Data items:

******************************

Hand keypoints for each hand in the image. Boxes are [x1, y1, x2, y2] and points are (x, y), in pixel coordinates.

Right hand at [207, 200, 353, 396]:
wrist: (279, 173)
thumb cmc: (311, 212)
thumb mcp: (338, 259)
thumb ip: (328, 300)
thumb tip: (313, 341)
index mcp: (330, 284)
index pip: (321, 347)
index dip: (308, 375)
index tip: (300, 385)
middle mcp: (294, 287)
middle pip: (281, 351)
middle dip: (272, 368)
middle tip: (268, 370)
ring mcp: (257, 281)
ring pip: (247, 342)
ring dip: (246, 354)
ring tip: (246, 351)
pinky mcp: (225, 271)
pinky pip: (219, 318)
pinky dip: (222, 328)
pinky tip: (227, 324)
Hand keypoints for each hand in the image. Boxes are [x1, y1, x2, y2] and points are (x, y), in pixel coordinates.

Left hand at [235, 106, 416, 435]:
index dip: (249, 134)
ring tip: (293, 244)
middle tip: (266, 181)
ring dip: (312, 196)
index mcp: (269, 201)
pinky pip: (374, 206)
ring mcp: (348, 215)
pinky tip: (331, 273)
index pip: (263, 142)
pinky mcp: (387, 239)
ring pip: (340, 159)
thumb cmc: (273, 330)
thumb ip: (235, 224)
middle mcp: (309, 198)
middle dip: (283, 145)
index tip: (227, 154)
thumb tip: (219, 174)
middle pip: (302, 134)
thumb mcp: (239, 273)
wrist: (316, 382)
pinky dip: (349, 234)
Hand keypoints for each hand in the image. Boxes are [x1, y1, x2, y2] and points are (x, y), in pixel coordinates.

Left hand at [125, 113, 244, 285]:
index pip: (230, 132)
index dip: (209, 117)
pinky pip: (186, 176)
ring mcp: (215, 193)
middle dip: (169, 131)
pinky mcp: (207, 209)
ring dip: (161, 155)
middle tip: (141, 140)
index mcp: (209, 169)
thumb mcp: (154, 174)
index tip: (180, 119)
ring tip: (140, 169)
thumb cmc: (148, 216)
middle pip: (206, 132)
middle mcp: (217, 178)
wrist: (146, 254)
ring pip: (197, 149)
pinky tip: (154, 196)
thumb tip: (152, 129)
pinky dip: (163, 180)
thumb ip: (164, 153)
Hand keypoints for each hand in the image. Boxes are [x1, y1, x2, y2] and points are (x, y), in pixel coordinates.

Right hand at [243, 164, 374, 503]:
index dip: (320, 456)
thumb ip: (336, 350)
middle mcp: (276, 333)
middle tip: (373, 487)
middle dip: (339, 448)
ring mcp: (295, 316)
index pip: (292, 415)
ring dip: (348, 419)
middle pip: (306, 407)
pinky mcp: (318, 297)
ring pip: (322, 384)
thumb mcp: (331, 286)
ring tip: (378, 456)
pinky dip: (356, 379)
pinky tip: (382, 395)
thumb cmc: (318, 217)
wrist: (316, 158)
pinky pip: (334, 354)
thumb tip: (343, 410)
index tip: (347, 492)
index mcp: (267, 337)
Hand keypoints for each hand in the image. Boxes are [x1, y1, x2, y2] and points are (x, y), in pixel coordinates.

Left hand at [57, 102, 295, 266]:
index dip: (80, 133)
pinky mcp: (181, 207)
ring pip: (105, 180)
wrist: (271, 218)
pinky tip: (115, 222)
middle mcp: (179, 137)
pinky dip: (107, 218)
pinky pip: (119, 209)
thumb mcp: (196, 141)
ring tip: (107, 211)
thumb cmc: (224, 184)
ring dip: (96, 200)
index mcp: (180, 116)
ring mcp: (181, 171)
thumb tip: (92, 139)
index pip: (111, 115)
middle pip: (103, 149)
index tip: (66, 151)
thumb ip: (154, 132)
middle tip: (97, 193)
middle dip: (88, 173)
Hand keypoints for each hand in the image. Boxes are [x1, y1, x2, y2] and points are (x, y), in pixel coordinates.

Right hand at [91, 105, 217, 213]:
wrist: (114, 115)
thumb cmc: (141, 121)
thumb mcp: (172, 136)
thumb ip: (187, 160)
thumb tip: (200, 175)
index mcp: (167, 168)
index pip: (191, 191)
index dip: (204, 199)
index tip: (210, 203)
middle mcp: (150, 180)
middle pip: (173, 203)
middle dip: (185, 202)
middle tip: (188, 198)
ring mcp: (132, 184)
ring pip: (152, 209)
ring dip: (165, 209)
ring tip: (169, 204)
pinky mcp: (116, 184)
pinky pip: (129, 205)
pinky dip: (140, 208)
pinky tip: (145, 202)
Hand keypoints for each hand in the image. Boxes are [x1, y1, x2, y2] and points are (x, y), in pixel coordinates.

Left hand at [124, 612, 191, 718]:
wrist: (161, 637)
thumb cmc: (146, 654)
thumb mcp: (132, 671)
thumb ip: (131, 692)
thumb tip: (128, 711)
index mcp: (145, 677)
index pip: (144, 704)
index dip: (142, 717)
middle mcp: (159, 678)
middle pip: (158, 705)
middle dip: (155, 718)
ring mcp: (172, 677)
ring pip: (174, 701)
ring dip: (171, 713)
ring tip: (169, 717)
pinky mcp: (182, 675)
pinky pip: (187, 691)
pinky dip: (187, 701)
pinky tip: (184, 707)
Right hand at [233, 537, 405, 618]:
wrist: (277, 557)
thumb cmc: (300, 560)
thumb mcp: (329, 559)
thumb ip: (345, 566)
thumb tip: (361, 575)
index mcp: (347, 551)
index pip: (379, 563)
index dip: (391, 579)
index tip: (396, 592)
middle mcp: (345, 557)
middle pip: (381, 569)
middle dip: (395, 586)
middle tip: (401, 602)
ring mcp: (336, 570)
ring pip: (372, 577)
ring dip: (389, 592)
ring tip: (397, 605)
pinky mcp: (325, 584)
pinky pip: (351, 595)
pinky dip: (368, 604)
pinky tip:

******************************

**EXERCISE AIM**.
Your answer should consist solely of the lines above from the line with "middle tip: (266, 181)" to the line with "pinky dip: (349, 234)", both included, reproduced exactly.

**RESULT FOR THIS EXERCISE**.
middle tip: (266, 181)
ring dip: (312, 196)
index mcp: (269, 201)
pinky pip: (374, 206)
ring mcp: (348, 215)
pinky tip: (331, 273)
index pip: (263, 142)
pinky mcp: (387, 239)
ring pip: (340, 159)
thumb cmc: (273, 330)
thumb ip: (235, 224)
middle mcp: (309, 198)
middle dip: (283, 145)
index tip: (227, 154)
thumb tip: (219, 174)
middle pip: (302, 134)
thumb mcp: (239, 273)
wrist: (316, 382)
pinky dip: (349, 234)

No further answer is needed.